### Reading text
--- START ---

After the matrimonial home, pension funds are usually considered to be the second largest matrimonial asset and they often need to be valued and dealt with when negotiating financial settlements between spouses on divorce.

The law

In December 2000, the Welfare Reforms and Pensions Act 1999 came into force and the Court was given the power to make orders in relation to either spouse’s pension fund within the course of divorce proceedings. As a result of this legislation, pension funds have now become a key topic of discussion when financial settlements are being negotiated.

The most common type of order that can be made under the legislation is a Pension Sharing Order whereby the pension fund of one spouse is “shared” with the other spouse into order to create two separate funds. For example, if Mr X’s pension fund is worth £200,000 but Mrs X’s is only worth £100,000, the Court can make an order for a percentage of Mr X’s fund to be given to Mrs X to create equality.

--- END ---

### Given entries
--- START ---

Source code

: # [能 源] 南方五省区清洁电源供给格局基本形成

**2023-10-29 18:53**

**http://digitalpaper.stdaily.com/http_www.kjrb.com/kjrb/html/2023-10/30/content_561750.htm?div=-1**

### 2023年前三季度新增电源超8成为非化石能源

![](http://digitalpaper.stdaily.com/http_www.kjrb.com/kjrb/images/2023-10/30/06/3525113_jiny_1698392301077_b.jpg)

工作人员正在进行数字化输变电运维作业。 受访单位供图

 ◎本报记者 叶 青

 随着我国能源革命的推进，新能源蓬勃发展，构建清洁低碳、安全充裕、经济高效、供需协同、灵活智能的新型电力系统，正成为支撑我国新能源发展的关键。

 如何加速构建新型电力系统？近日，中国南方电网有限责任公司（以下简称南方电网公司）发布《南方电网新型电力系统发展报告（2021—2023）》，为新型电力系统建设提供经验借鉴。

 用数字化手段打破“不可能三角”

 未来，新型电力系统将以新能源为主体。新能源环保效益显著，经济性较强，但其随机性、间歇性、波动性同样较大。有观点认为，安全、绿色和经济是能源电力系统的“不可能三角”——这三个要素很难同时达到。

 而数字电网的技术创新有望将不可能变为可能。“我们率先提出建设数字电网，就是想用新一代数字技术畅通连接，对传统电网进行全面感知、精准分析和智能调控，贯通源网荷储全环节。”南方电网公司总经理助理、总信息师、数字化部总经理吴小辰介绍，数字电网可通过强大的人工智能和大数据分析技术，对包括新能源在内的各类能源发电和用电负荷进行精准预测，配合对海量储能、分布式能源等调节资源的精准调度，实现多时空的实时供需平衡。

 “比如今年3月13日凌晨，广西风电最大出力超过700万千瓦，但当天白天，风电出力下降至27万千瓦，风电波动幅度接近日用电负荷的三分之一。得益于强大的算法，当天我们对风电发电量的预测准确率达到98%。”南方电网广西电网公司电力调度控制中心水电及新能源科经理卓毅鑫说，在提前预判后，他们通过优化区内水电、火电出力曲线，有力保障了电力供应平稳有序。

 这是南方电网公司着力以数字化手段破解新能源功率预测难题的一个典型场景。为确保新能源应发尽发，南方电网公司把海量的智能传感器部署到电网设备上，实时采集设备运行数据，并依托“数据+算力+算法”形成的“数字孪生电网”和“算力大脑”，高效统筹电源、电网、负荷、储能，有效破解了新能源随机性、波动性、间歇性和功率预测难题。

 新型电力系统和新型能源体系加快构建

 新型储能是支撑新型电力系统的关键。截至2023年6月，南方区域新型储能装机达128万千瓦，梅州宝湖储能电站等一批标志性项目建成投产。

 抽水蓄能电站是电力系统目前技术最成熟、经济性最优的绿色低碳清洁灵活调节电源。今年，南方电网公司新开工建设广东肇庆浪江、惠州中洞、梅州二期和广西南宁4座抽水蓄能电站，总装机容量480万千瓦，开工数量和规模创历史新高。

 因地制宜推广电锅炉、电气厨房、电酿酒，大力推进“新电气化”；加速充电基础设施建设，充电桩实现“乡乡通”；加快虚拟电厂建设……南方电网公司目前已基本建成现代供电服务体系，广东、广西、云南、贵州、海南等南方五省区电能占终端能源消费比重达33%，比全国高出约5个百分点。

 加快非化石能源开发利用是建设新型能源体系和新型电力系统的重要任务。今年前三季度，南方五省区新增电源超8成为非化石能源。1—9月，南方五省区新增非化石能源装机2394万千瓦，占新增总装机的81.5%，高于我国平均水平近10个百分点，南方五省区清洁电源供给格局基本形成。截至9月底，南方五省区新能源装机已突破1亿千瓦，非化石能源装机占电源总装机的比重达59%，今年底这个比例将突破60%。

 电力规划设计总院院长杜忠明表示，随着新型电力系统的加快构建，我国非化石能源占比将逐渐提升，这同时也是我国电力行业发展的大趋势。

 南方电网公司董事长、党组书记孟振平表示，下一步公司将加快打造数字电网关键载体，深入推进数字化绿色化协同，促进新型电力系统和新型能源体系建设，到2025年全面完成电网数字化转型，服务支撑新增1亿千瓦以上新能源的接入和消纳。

--- END ---
--- START ---

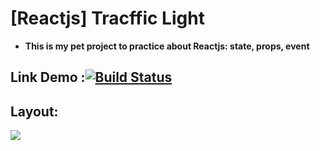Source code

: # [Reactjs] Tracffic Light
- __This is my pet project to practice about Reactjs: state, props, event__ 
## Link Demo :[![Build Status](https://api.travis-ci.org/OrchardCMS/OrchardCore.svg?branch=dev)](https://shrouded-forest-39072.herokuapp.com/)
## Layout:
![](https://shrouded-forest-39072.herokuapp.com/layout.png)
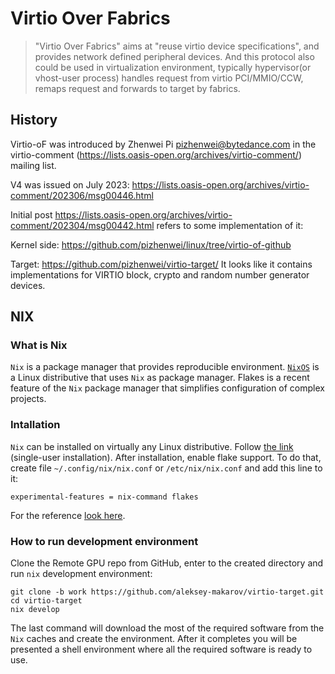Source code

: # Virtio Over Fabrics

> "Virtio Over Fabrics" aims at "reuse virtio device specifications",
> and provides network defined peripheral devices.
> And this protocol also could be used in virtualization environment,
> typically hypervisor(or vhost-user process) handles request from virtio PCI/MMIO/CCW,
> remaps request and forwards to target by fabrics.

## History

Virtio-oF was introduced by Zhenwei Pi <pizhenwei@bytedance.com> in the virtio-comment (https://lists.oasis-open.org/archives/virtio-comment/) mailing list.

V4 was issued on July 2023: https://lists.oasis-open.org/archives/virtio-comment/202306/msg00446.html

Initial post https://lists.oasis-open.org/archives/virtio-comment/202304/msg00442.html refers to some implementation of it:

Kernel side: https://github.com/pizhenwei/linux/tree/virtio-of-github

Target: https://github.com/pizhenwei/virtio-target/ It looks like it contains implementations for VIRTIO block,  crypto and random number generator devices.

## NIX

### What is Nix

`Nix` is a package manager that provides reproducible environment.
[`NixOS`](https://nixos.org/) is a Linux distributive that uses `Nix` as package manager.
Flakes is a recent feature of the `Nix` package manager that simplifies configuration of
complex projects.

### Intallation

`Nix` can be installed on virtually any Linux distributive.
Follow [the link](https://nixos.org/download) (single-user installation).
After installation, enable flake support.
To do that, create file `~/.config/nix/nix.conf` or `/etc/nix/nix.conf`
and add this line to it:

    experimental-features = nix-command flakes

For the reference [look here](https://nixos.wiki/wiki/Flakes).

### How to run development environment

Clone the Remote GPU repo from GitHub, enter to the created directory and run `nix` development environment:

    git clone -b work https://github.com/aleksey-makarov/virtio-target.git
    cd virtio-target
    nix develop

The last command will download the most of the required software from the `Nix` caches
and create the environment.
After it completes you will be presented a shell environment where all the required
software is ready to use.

--- END ---

### Problems to solve
• 1. In the text on pensions in divorce, rewrite the paragraph beginning "The most common type of order" more briefly, keeping its main facts.
• 2. From the rows, copy the stretch from the line containing "Clone the Remote" through the line containing "software is ready to use.".

### Solutions to the exercise
• 1. The most common order under the legislation is a Pension Sharing Order, which splits one spouse's pension fund with the other to create two separate funds. For example, if Mr X's fund is worth £200,000 and Mrs X's is worth £100,000, the Court can order that a percentage of Mr X's fund go to Mrs X to create equality.

• 2.
Clone the Remote GPU repo from GitHub, enter to the created directory and run `nix` development environment:

    git clone -b work https://github.com/aleksey-makarov/virtio-target.git
    cd virtio-target
    nix develop

The last command will download the most of the required software from the `Nix` caches
and create the environment.
After it completes you will be presented a shell environment where all the required
software is ready to use.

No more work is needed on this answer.